Hingga ada masanya dimana aku berada pada satu malam yang mengubah pandanganku. Malam itu, aku beraktivitas hingga larut seperti biasa. Saat aku hendak pulang, aku melihat selembar foto mama yang aku simpan di rak buku ku. Dalam foto itu, mama tersenyum dengan hangat, seolah-olah memberikan kekuatan yang selalu aku butuhkan. Aku duduk dan merenung, air mata mulai mengalir tanpa bisa aku hentikan. Untuk pertama kalinya setelah sekian lama, aku membiarkan diriku merasakan kesedihan yang selama ini aku hindari.

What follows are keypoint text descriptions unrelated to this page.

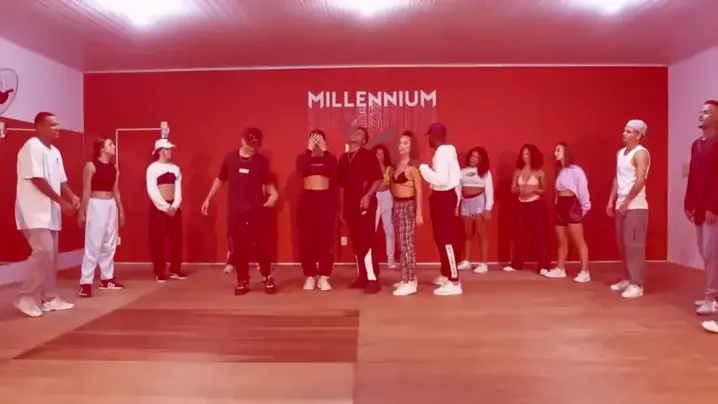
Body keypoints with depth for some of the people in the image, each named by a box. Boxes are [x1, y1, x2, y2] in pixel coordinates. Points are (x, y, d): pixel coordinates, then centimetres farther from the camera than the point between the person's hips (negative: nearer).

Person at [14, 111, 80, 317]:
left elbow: (61, 180, 17)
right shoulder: (32, 147, -13)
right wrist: (62, 202, -18)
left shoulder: (55, 152, 15)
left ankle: (49, 298, 18)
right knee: (43, 251, -16)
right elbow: (37, 180, -19)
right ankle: (27, 298, -4)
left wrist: (72, 197, -2)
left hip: (50, 211, 9)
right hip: (35, 211, -9)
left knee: (51, 254, 10)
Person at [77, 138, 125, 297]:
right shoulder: (91, 166, -7)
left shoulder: (114, 167, 12)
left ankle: (107, 278, 21)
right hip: (96, 205, -7)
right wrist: (82, 212, -11)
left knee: (109, 244, 11)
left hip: (111, 206, 7)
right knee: (93, 244, -8)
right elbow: (86, 191, -9)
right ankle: (86, 282, -4)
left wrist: (121, 210, 16)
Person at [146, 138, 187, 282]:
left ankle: (175, 269, 17)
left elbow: (178, 189, 4)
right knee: (157, 241, -1)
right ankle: (160, 272, 9)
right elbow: (152, 191, -11)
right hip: (158, 207, -4)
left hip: (174, 207, 5)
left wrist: (174, 206, -9)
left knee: (177, 239, 6)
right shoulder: (152, 168, -4)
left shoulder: (175, 168, 10)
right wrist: (165, 207, -15)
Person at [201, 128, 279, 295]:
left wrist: (273, 194, -16)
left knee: (263, 244, 1)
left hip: (257, 210, -1)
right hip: (235, 211, 1)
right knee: (239, 247, 5)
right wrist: (208, 199, 17)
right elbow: (220, 179, 15)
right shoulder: (230, 158, 4)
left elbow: (268, 183, 5)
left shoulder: (262, 161, 0)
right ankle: (242, 281, 18)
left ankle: (267, 278, 20)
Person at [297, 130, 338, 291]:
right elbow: (300, 170, -16)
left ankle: (324, 276, 5)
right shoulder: (303, 157, 7)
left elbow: (333, 173, -14)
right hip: (307, 198, 0)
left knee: (326, 238, -2)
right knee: (307, 239, -1)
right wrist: (309, 149, -16)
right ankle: (309, 276, 9)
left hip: (327, 199, 0)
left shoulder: (330, 158, 7)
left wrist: (325, 150, -15)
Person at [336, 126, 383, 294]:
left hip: (365, 204, -6)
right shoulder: (343, 158, 14)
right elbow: (341, 185, 16)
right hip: (349, 205, 6)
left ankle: (373, 279, -6)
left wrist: (368, 195, -21)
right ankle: (362, 277, 18)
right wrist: (341, 208, 14)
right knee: (356, 243, 9)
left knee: (366, 241, -10)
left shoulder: (368, 155, -2)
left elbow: (378, 179, -8)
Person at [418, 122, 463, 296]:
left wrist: (422, 167, -22)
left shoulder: (441, 153, -17)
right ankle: (446, 275, 30)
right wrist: (456, 200, 25)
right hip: (448, 195, 11)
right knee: (442, 237, 18)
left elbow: (441, 180, -28)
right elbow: (456, 178, 20)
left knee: (446, 238, -8)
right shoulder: (448, 151, 15)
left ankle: (454, 282, -5)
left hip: (443, 197, -11)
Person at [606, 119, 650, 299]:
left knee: (634, 245, -6)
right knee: (622, 244, 12)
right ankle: (627, 279, 22)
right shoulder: (620, 153, 15)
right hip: (621, 205, 8)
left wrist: (626, 203, -14)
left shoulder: (641, 154, -10)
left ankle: (637, 285, -1)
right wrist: (611, 201, 10)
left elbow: (640, 182, -17)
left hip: (635, 206, -8)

Malam itu juga, aku menyadari bahwa aku tidak bisa terus berlari dari kenyataan. Kesedihan adalah bagian dari proses penyembuhan. Aku harus belajar menerima kenyataan bahwa mama telah pergi dan tidak ada yang bisa mengubah itu.

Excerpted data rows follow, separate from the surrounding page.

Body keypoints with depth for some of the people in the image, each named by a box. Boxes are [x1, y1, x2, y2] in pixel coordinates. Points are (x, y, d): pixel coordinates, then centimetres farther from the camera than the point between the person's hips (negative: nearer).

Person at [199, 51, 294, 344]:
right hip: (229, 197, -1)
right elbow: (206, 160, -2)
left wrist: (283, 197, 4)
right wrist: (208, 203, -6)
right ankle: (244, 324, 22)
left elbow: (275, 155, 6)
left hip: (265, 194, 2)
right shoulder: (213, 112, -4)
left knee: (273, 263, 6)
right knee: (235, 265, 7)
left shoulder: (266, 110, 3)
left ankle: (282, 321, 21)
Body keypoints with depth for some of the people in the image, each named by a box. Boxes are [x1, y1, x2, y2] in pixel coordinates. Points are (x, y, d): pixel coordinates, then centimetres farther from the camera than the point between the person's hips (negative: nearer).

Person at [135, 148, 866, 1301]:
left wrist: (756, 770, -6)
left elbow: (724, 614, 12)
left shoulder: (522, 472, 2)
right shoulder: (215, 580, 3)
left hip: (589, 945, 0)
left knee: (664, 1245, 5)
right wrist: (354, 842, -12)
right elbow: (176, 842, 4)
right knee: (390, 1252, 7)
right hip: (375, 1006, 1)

Namun, aku juga harus belajar bahwa meskipun mama tidak lagi hadir secara fisik, kenangannya akan selalu hidup dalam hatiku.
Mama ada dalam cara aku mencintai, dalam cara aku memperlakukan orang lain, dan dalam cara aku menjalani hidup.
Kemudian sejak malam itu, aku mulai mencoba untuk lebih jujur pada diriku sendiri. Aku masih sibuk dengan semua tugasku, tetapi aku juga memberikan waktu untuk merasakan dan menghadapi emosiku. Aku mulai menulis tentang kenangan bersama mama kedalam diksi-diksi sederhana, tentang hal-hal kecil yang selalu membuatku merasa dekat dengannya.
Tidak mudah untuk menghadapi kehilangan. Ada hari-hari di mana rasa sakit itu begitu kuat sehingga aku merasa tidak sanggup untuk terus berjalan. Namun, aku tahu bahwa mama tidak ingin melihatku menderita. Mama selalu ingin yang terbaik untukku, dan aku harus berusaha untuk hidup dengan cara yang akan membuatnya bangga.
Kesibukan masih menjadi bagian besar dari hidupku, tetapi aku tidak lagi menggunakannya sebagai pelarian. Aku belajar bahwa tidak apa-apa untuk berhenti sejenak, untuk merasakan kesedihan, dan untuk menangis. Dalam setiap tetes air mata, aku menemukan kekuatan untuk melanjutkan hidup.
Hidup dalam bayang-bayang kesibukan tidak akan menghapus rasa kehilangan ini. Tetapi, dengan menerima dan menghadapi kesedihan itu, aku berharap dapat menemukan cara untuk merayakan hidup yang lebih baik. Mungkin, di balik semua kesibukan ini, aku akan menemukan kedamaian yang selama ini kucari, dan membawa ku pada mimpi yang selama ini aku obrolkan dengan mama.
Meskipun mama telah tiada, cintanya tetap hidup dalam diriku. Aku akan terus bekerja keras, bukan untuk menghindari rasa sakit, tetapi untuk menjalani hidup yang harus kembali berwarna.